▶ [Extracted records]
· · · · · · ·
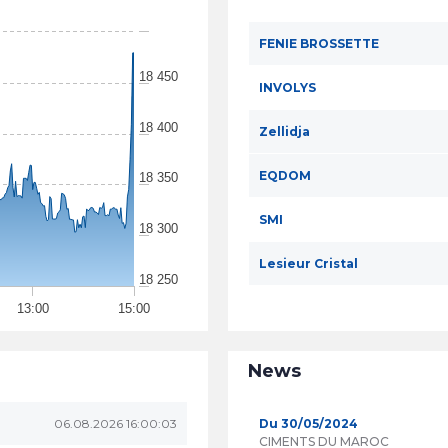
FENIE BROSSETTE
18 450
INVOLYS
18 400
Zellidja
EQDOM
18 350
SMI
18 300
Lesieur Cristal
18 250
13:00
15:00
News
06.08.2026 16:00:03
Du 30/05/2024
CIMENTS DU MAROC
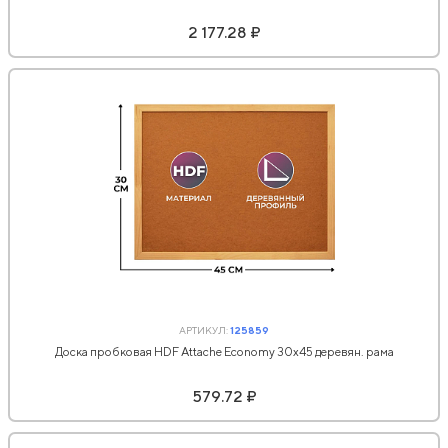
2 177.28 ₽
АРТИКУЛ:
125859
Доска пробковая HDF Attache Economy 30х45 деревян. рама
579.72 ₽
· · · · · · ·
Please, without any pictures, retype the records exactly as they appear.

FENIE BROSSETTE
18 450
INVOLYS
18 400
Zellidja
EQDOM
18 350
SMI
18 300
Lesieur Cristal
18 250
13:00
15:00
News
06.08.2026 16:00:03
Du 30/05/2024
CIMENTS DU MAROC
2 177.28 ₽
АРТИКУЛ:
125859
Доска пробковая HDF Attache Economy 30х45 деревян. рама
579.72 ₽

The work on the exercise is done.